International experience suggests that the social stigma attached to the imprisonment deters executives from entering into anti-competitive agreements: many directors will risk a massive fine being imposed on their business, but hesitate at the prospect of spending time in jail themselves. Presumably, our legislature hoped that introducing criminal liability would effectively deter South African managers from entering into anti-competitive arrangements and hence, improve competition law compliance in SA.
However, the benefits of introducing criminal sanctions need to be carefully weighed against the potential for these amendments to make the work of our competition authorities considerably more complicated, difficult and costly. Firstly, because personal liberty would be at stake, all of the constitutional rights guaranteed to an accused person would come into play in the context of investigations and prosecutions by the Competition Commission. Investigations by the commission have been relatively expeditious to date, and the commission has enjoyed a wide discretionary power to summons individuals to answer questions and to require companies to produce documents which it thinks are relevant to complaints.
Introducing criminal provisions will considerably complicate these crucial investigative proceedings.
The commission has already had a taste of this in a series of recent cases, including the Supreme Court of Appeal’s Woodlands decision and the Competition Appeal Court’s Omnia and Feltex decisions, in which it was criticised for failing to conduct its investigations in a manner which adequately respected the rule of law. The courts are likely to be far more protective of the rights of individuals who face criminal prosecution.
The commission will therefore have to tighten up its investigative procedures and be more precise when it describes who and what it is inves- tigating, if it wants to avoid complaint initiations and referrals and subsequent criminal prosecutions being set aside by the courts on the basis that they have violated the constitutional rights of individuals.
Secondly, this amendment may affect the commission’s corporate leniency policy. The commission is heavily reliant on this policy to successfully detect cartels, particularly, highly secretive and well-organised ones.
The policy has been instrumental in a number of successful prosecutions: South African companies have agreed to pay massive administrative fines of more than R2,7bn since the act came into effect in 1999. There is no doubt that substantial publicity about these cases has had a strong deterrent effect, and the policy saves the commission a lot of time and money. However, the introduction of criminal liability will change the way that directors and managers approach seeking leniency. They are less likely to admit to a contravention of the act if they fear that they will face criminal prosecution. The commission will have to prosecute more cartel cases without evidence from a reliable cartel insider.

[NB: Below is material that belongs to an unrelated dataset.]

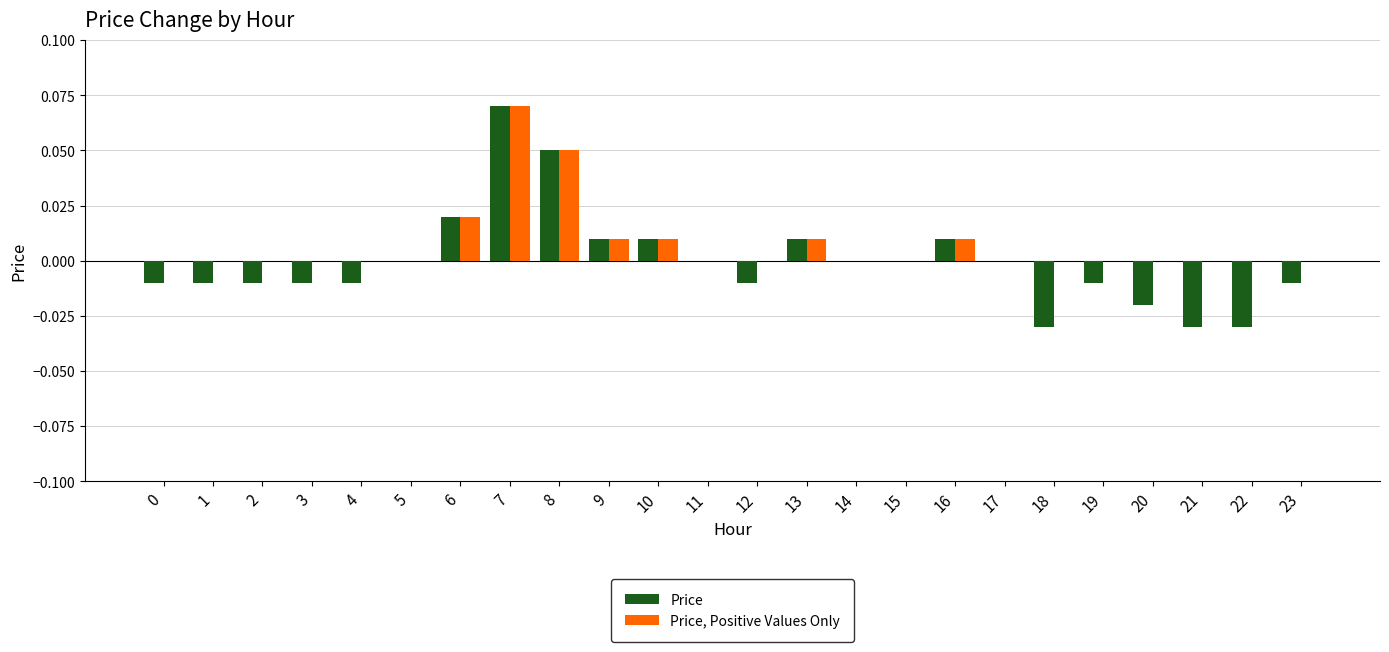

How many distinct data groups are displayed?

2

Lastly, one must ask whether the South African judicial system is ready to bear the considerable costs that enforcing the criminal provisions will impose — a two-stage process consisting of a Competition Tribunal hearing, followed by a criminal prosecution, will cost the state twice as much. Our courts are already stretched beyond capacity and most of our prosecutors lack the skills and resources necessary to tackle complex cartel cases. Substantial training will be required to assist them to understand the nature of the crimes which they are now being asked to prosecute and adjudicate.

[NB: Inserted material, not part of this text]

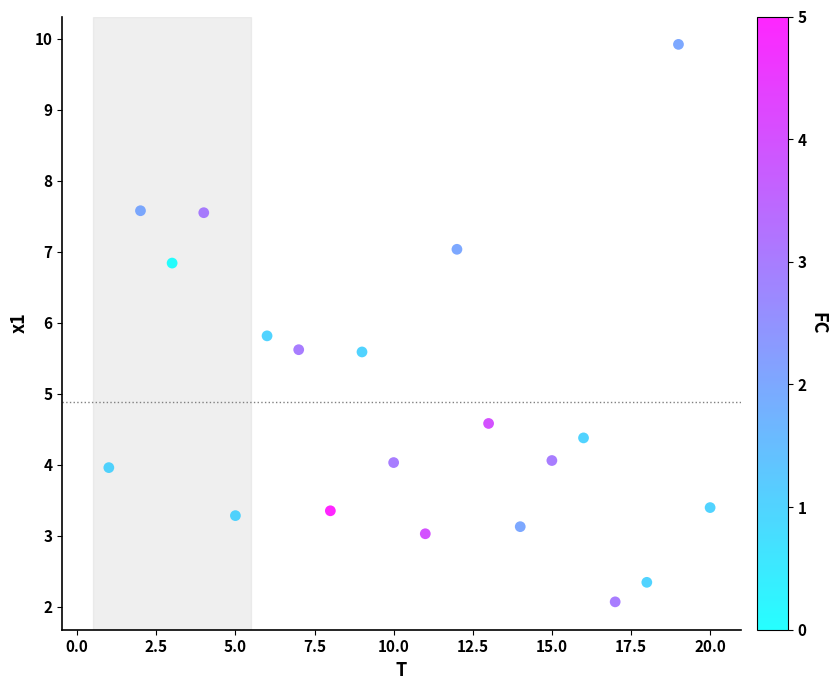

What Y value in the scatter plot is closest to 5?

4.6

It is undesirable for the Amendment Act to languish on the President’s desk. It would be better for all concerned if it were repealed and a proper consultation process were undertaken with private practitioners specialising in competition law, business, government and the prosecution authorities to re-assess whether we really need to introduce criminal sanctions in SA.
If the consensus really is yes, a proper publication and comment process which adequately engages the profession will enable a clear draft and enforceable sanctions based on the considerable international experience.
Adequate provision needs to be made for the granting of immunity from prosecution to individuals whose companies come forward in the context of the leniency policy, since this is a crucial element of the commission’s enforcement toolbox. This can be done if there is a proper agreement between the competition authorities and the prosecuting authorities on the circumstances in which leniency is granted.